*** Extracted records
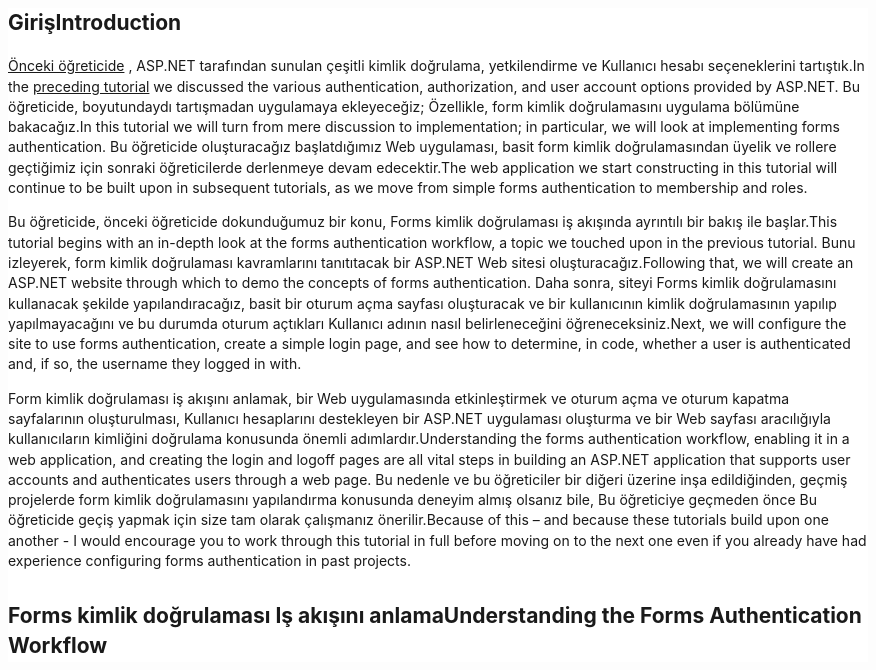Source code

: ## <a name="introduction"></a><span data-ttu-id="5b25d-109">Giriş</span><span class="sxs-lookup"><span data-stu-id="5b25d-109">Introduction</span></span>

<span data-ttu-id="5b25d-110">[Önceki öğreticide](security-basics-and-asp-net-support-cs.md) , ASP.NET tarafından sunulan çeşitli kimlik doğrulama, yetkilendirme ve Kullanıcı hesabı seçeneklerini tartıştık.</span><span class="sxs-lookup"><span data-stu-id="5b25d-110">In the [preceding tutorial](security-basics-and-asp-net-support-cs.md) we discussed the various authentication, authorization, and user account options provided by ASP.NET.</span></span> <span data-ttu-id="5b25d-111">Bu öğreticide, boyutundaydı tartışmadan uygulamaya ekleyeceğiz; Özellikle, form kimlik doğrulamasını uygulama bölümüne bakacağız.</span><span class="sxs-lookup"><span data-stu-id="5b25d-111">In this tutorial we will turn from mere discussion to implementation; in particular, we will look at implementing forms authentication.</span></span> <span data-ttu-id="5b25d-112">Bu öğreticide oluşturacağız başlatdığımız Web uygulaması, basit form kimlik doğrulamasından üyelik ve rollere geçtiğimiz için sonraki öğreticilerde derlenmeye devam edecektir.</span><span class="sxs-lookup"><span data-stu-id="5b25d-112">The web application we start constructing in this tutorial will continue to be built upon in subsequent tutorials, as we move from simple forms authentication to membership and roles.</span></span>

<span data-ttu-id="5b25d-113">Bu öğreticide, önceki öğreticide dokunduğumuz bir konu, Forms kimlik doğrulaması iş akışında ayrıntılı bir bakış ile başlar.</span><span class="sxs-lookup"><span data-stu-id="5b25d-113">This tutorial begins with an in-depth look at the forms authentication workflow, a topic we touched upon in the previous tutorial.</span></span> <span data-ttu-id="5b25d-114">Bunu izleyerek, form kimlik doğrulaması kavramlarını tanıtıtacak bir ASP.NET Web sitesi oluşturacağız.</span><span class="sxs-lookup"><span data-stu-id="5b25d-114">Following that, we will create an ASP.NET website through which to demo the concepts of forms authentication.</span></span> <span data-ttu-id="5b25d-115">Daha sonra, siteyi Forms kimlik doğrulamasını kullanacak şekilde yapılandıracağız, basit bir oturum açma sayfası oluşturacak ve bir kullanıcının kimlik doğrulamasının yapılıp yapılmayacağını ve bu durumda oturum açtıkları Kullanıcı adının nasıl belirleneceğini öğreneceksiniz.</span><span class="sxs-lookup"><span data-stu-id="5b25d-115">Next, we will configure the site to use forms authentication, create a simple login page, and see how to determine, in code, whether a user is authenticated and, if so, the username they logged in with.</span></span>

<span data-ttu-id="5b25d-116">Form kimlik doğrulaması iş akışını anlamak, bir Web uygulamasında etkinleştirmek ve oturum açma ve oturum kapatma sayfalarının oluşturulması, Kullanıcı hesaplarını destekleyen bir ASP.NET uygulaması oluşturma ve bir Web sayfası aracılığıyla kullanıcıların kimliğini doğrulama konusunda önemli adımlardır.</span><span class="sxs-lookup"><span data-stu-id="5b25d-116">Understanding the forms authentication workflow, enabling it in a web application, and creating the login and logoff pages are all vital steps in building an ASP.NET application that supports user accounts and authenticates users through a web page.</span></span> <span data-ttu-id="5b25d-117">Bu nedenle ve bu öğreticiler bir diğeri üzerine inşa edildiğinden, geçmiş projelerde form kimlik doğrulamasını yapılandırma konusunda deneyim almış olsanız bile, Bu öğreticiye geçmeden önce Bu öğreticide geçiş yapmak için size tam olarak çalışmanız önerilir.</span><span class="sxs-lookup"><span data-stu-id="5b25d-117">Because of this – and because these tutorials build upon one another - I would encourage you to work through this tutorial in full before moving on to the next one even if you already have had experience configuring forms authentication in past projects.</span></span>

## <a name="understanding-the-forms-authentication-workflow"></a><span data-ttu-id="5b25d-118">Forms kimlik doğrulaması Iş akışını anlama</span><span class="sxs-lookup"><span data-stu-id="5b25d-118">Understanding the Forms Authentication Workflow</span></span>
******
Task directions
Show every line from the rows above that contains the word "Introduction".

Exercise result
: ## <a name="introduction"></a><span data-ttu-id="5b25d-109">Giriş</span><span class="sxs-lookup"><span data-stu-id="5b25d-109">Introduction</span></span>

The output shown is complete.